=== Extract provided ===
>>

Maybe the coffee is really weak because they haven’t woken up yet what they are doing. They are sleep walking towards some unreal dream of utopia. Starbucks will become the Star and Sickle of the leftist notion of paradise... where everybody can use the washroom for their daily shower and to shoot up in to experience true unitary paradise — at one with the cosmic order that exists without God.
But all the real trendies, the radial chic, the real interlopers will avoid the place like the plague... because you actually might get the plague... and that is not hip, despite all the fashionable courtship with death, the romance of living on the edge, the pale sickly pose of the “artist” that hipsters are prone to.
So Starbuck will be out of its base lucre real quick and cannot help the bean farmers in Guadalajara or wherever they grow magic beans. It will become the new none workers paradise and a source for other drugs than coffee.
Left wing racists can kill a thriving business faster than an economic depression can.
Costco and Dunking Donut stores and stock owners will be laughing to their bank to deposit their new gains.
Lenin and Marx are winning thanks to PC!
Very good point. It's gonna be fun to watch the closings of so many Starbums come next winter, or even before.
To finish their business, Starbucks needs to hire Colin Kaperdic as their spokesperson.
Then, have full size photos of Colin kneeling in front of our flag wearing his Che T shirt.
“I’ve got an idea! Let’s chase away all our customers!”
“Starbucks is stupidity stuck on steroids, but that pic is SO photoshopped!”
won’t be long though until photoshopping will be unnecessary ...
“Customers are probably walking out with more than coffee. The germs & bed bugs must love it in there.”
i hadn’t thought about that, but the bedbug thing is real. our local library had to replace all their cloth-covered furniture with bed-bug-proof Naugahyde because of the damn bums hanging out there ... once word gets out that people have caught bedbugs at starbucks, that will be all she wrote ...
I think that I have been to a Starbucks once in about three years. I call it Charbucks. The buy the cheapest greenest coffee beans. Then to cover that bad flavor they burn them during the roasting process. UGGHHH.
I do agree with others, this is going to take Starbucks down. They are going to lose customers like crazy. A friend of mine gave me a Starbucks gift card last summer. I have not used it. My husband is trying to cash it in anywhere he can. Unfortunately, the only place that will take it is Starbucks. Hmm, Perhaps I will see if I can cash it out at Starbucks before the madness amps up.
Yeah, I didn’t think Starsucks had long wooden tables suitable for sleeping.
Going to be quite a culture & lifestyle clash within their walls, and soon. Their coffee taken black & barefoot is so awful the homeless will demand to be paid to drink it.
Not worth the money, imho.
Does Starbucks sell any hard goods? Preferably unbranded.
Victoria's Secret, at one point years ago, had the highest sales of classical music CDs. Impulse purchases.
Might be a way to burn off the card.
Buy the branded stuff and donate.
Or, show the card to a bunch of bums, and say "Follow me. I'm buying while the card lasts..."

<<

=== Exercise aim ===
In the comment thread, one commenter says Starbucks burns its coffee beans during roasting. Using that commenter's explanation, state why.

=== Material supplied ===
>>

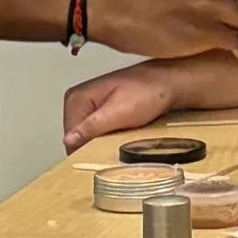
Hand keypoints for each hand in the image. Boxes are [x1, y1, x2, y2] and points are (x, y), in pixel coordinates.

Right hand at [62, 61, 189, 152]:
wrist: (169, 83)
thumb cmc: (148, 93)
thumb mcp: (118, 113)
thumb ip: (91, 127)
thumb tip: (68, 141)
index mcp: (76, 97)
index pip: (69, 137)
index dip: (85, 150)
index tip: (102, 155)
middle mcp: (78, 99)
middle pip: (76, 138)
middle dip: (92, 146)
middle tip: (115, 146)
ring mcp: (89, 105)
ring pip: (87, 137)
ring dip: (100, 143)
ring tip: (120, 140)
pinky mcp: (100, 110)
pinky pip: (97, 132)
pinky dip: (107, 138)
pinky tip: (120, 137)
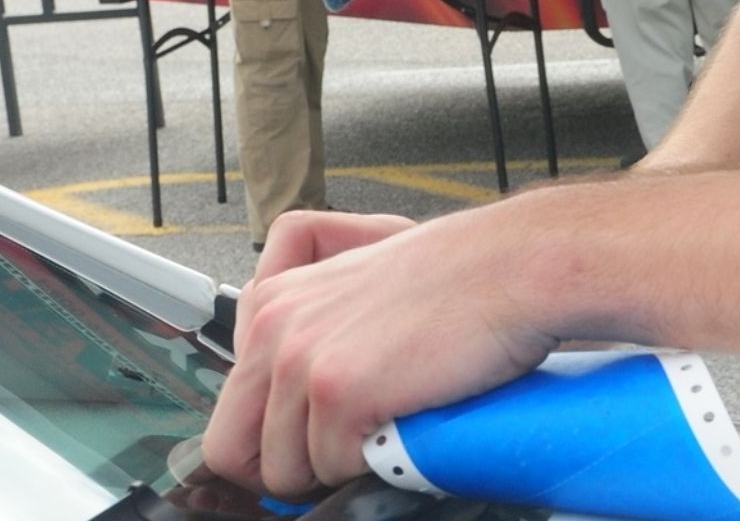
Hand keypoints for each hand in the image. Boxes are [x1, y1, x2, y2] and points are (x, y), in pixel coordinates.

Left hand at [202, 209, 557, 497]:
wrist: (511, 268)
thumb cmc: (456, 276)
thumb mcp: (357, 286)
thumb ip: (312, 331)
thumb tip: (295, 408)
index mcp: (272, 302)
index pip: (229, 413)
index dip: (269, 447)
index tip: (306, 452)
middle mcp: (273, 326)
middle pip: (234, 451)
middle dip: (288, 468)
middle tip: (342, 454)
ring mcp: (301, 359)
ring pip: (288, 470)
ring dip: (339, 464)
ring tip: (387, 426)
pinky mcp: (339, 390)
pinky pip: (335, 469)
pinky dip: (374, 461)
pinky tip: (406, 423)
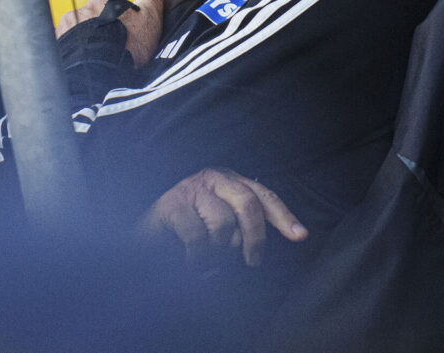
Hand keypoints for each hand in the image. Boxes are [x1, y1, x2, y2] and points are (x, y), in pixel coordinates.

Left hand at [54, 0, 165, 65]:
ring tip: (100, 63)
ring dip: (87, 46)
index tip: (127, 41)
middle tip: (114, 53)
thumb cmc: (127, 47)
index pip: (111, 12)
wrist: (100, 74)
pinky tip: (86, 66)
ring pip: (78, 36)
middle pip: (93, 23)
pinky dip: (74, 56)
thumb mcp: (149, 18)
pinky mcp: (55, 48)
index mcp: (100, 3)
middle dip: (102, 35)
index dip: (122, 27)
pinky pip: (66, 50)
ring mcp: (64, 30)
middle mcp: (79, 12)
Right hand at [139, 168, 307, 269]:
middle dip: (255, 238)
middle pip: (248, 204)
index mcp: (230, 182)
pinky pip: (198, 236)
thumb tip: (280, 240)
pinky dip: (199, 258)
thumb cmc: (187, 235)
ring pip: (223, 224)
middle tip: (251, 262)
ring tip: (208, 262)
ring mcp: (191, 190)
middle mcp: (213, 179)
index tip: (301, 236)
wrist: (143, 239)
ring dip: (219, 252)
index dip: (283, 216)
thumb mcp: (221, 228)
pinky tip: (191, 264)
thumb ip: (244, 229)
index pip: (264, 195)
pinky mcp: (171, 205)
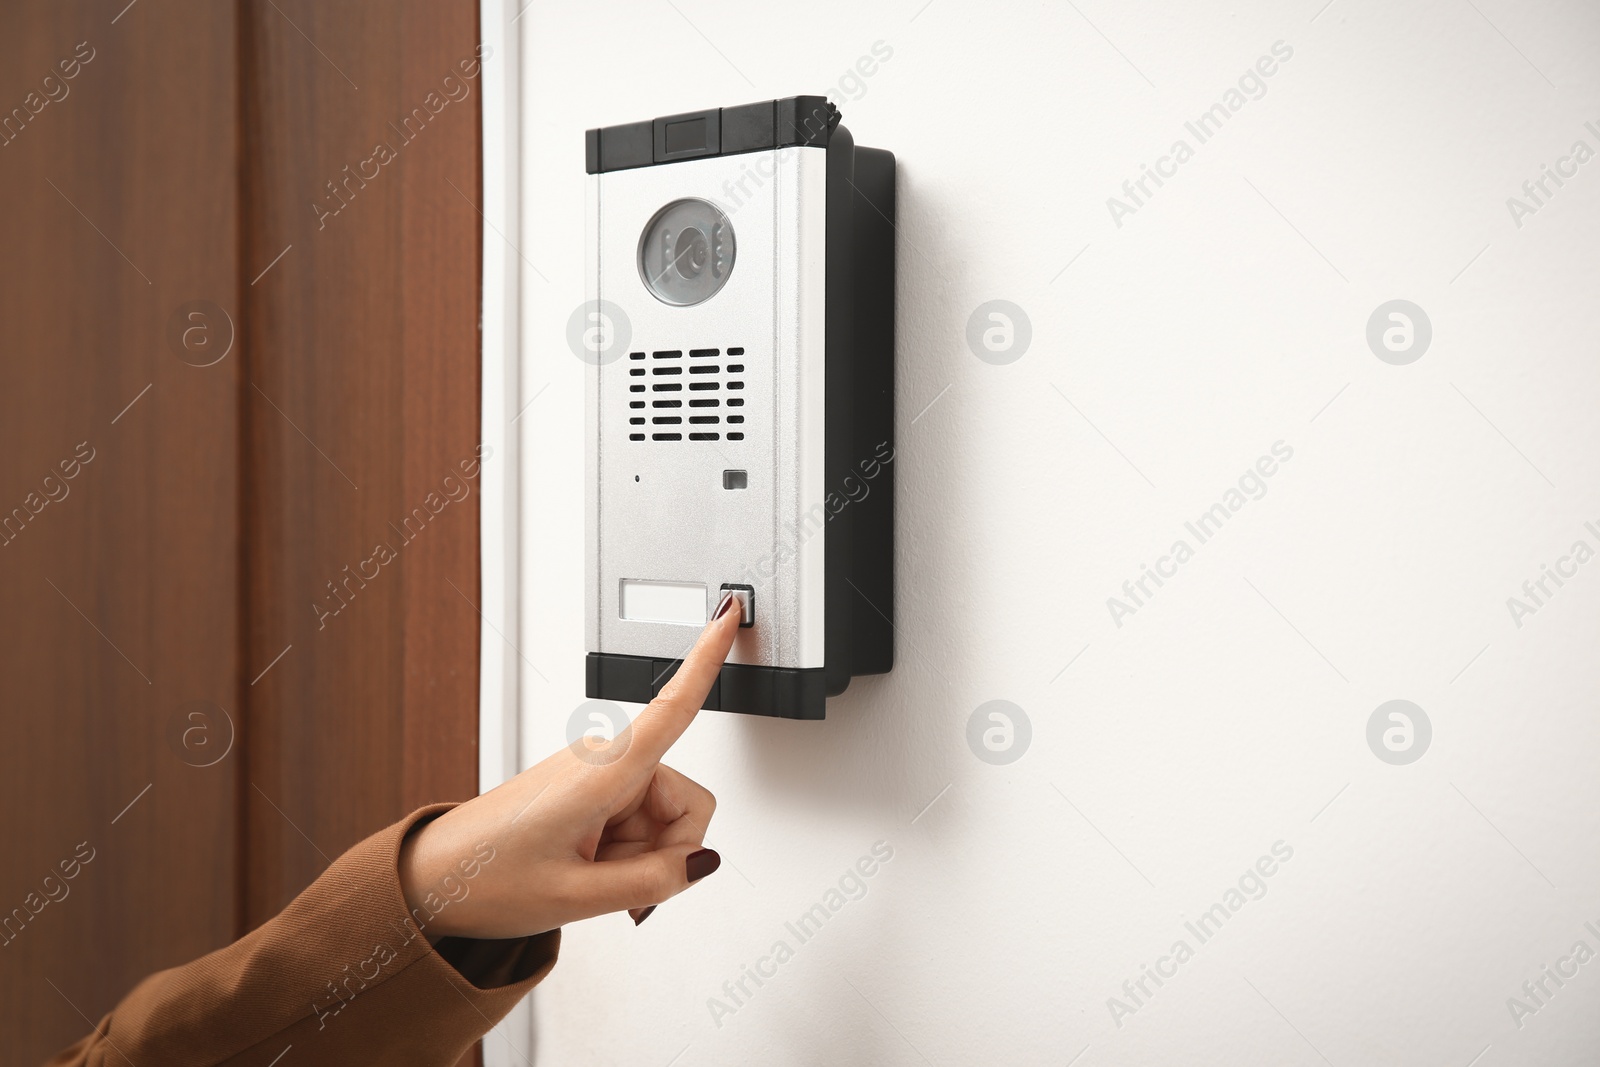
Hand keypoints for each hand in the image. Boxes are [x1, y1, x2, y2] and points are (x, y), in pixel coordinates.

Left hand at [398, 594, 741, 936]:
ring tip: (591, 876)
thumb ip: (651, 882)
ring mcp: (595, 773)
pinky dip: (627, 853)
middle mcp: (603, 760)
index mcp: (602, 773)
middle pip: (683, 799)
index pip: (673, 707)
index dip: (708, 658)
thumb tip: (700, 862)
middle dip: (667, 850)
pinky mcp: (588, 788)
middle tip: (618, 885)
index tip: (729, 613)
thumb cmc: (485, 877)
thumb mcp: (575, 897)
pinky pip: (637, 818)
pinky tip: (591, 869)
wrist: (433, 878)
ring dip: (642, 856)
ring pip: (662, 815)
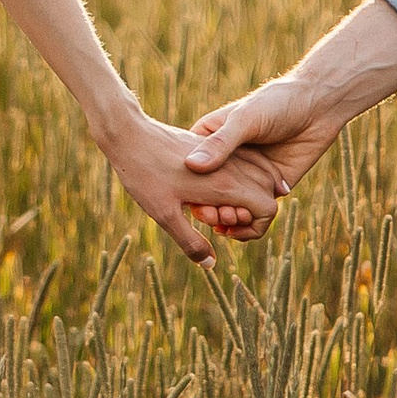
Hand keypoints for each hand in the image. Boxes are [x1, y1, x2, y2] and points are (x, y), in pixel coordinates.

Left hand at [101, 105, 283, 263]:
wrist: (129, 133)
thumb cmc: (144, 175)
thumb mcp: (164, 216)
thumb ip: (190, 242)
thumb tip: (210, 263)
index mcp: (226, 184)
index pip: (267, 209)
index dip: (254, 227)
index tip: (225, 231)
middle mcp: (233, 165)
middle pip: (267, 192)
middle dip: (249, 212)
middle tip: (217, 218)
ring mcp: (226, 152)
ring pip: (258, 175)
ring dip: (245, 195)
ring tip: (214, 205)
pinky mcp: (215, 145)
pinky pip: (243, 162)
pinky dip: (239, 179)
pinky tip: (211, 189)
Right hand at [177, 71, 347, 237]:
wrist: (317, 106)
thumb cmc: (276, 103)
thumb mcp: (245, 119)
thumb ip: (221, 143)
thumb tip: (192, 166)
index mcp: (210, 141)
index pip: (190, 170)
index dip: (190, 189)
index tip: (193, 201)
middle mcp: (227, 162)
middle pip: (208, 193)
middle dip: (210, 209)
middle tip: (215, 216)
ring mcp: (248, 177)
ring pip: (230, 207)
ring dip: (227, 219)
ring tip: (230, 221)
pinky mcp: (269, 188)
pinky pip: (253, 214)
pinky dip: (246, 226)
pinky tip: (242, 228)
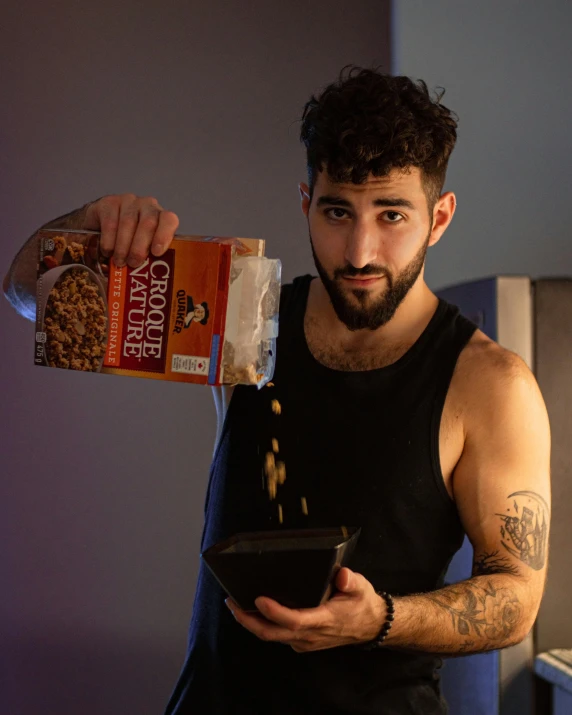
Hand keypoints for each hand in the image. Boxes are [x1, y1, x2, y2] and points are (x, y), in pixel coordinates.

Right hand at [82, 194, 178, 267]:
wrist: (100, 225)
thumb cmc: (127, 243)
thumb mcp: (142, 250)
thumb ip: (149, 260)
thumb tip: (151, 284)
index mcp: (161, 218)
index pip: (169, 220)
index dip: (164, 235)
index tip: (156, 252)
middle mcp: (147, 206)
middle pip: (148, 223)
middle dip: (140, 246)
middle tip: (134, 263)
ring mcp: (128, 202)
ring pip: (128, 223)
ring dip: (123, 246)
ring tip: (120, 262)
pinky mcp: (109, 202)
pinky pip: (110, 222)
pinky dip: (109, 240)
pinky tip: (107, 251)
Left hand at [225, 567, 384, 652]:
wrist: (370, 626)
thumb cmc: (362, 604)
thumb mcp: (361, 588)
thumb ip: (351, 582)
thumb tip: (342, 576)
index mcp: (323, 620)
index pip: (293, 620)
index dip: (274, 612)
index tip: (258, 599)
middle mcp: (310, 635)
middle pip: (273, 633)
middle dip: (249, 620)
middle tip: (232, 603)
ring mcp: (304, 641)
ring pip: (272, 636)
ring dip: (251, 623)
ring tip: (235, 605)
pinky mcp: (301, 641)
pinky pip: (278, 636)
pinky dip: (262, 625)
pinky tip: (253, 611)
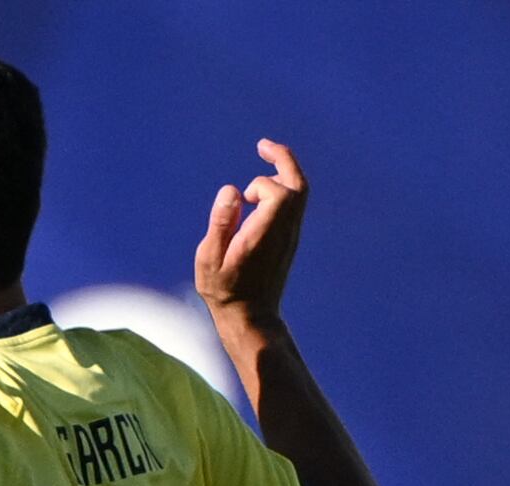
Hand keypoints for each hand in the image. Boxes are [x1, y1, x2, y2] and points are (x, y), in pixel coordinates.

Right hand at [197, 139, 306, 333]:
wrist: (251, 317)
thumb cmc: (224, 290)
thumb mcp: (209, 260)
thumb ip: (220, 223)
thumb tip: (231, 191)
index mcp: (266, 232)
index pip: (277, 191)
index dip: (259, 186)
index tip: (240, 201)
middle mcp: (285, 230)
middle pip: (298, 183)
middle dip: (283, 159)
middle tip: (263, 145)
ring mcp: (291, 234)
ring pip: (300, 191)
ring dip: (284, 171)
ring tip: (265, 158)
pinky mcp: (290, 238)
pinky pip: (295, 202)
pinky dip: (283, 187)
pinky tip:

<<

=== Expected answer ===
The commenter says Starbucks buys the cheapest, greenest coffee beans. It then burns them during roasting to cover their bad flavor.